I’m not reviewing this game. Not rewatching it. Not that. I don’t have the energy for it when it comes to this game. It took me two weeks to preview it, knowing — and I tried to downplay the expectations as much as I could, if you couldn’t tell — what was probably going to happen. Partly because I’m tired of hearing it when things don’t go well.

I’m tired of Alabama.

I’m tired of the vacuum they’ve created in the minds of LSU fans, and the absolutely insanity losing to them creates. And I’m not participating in it. I’m not litigating the state of the program right now, I’m not debating who needs to be fired — firing somebody based off losing to Alabama is completely fucking stupid.

In the parlance of our times, don’t @ me.

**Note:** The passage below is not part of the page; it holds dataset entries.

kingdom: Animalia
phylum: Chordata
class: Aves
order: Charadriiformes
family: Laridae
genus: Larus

There are three games left, all three of them varying degrees of winnable. LSU has a chance to finish with at least 10 regular season wins for the first time in six seasons, and possibly clinch a spot in a New Year’s Six bowl, maybe even the Sugar Bowl against a marquee opponent.

With a team that was picked to win seven games this summer and finish fifth place in the SEC West. That’s a successful season, by any measure, especially in year two for Ed Orgeron. And it’s a chance for this coaching staff to continue to build, work to close the gap and show if they are capable of competing for championships.

Whether they are, or whether they aren’t, shouldn’t, and isn’t determined by what happened on Saturday. If that was enough for you, I doubt that game proved anything you didn’t think you knew on Friday.

That’s my piece. I’m tired. I’m not talking about it anymore. I’m moving on.

The game itself? My analysis is that Alabama is good. Ridiculously good. They’ve reached a level of talent that makes it difficult to truly evaluate the individual, like those mid-aughts USC teams, or some of the late 90s Florida State squads. When everybody around you is good, and almost everything you see is a simple one-on-one matchup, all you have to do is let your talent ride. If you stop Jerry Jeudy, Alabama has other receivers, or their running backs. The individual is irrelevant against the collective.

I can’t even say if I know that I found Tua all that impressive. He looked a lot like Matt Leinart, who many believed was the next great pro quarterback during his days at USC. And like Leinart, Dwayne Jarrett, Keith Rivers, Darnell Bing, Taylor Mays, Sean Cody, Steve Smith — insert the name of the dominant college player who didn’t look quite so dominant without a team of superstars round him.

Could LSU have played a whole lot better? Sure. Could they have had a better gameplan? Sure. When a nose tackle has 10 tackles and 2.5 sacks — A NOSE TACKLE — the offense is probably going to be screwed from the onset. There’s no scheming around that kind of dominance from the A-gap out.

I think Joe Burrow looked a lot like Danny Etling his first time against them — overwhelmed by the moment. Whether that’s on him, or his preparation, I leave to hotter takes.

LSU’s only shot was to get Alabama’s B or C game and play their A game. LSU played significantly worse and Alabama brought their A-game, as they always do in this matchup. Until that talent gap begins to lessen, nothing else will matter. Not a scheme change, or a strength & conditioning coach, or any of the myriad of rationalizations people are coming up with right now.

I’m moving on to Arkansas. I suggest you do as well. I’m done with this.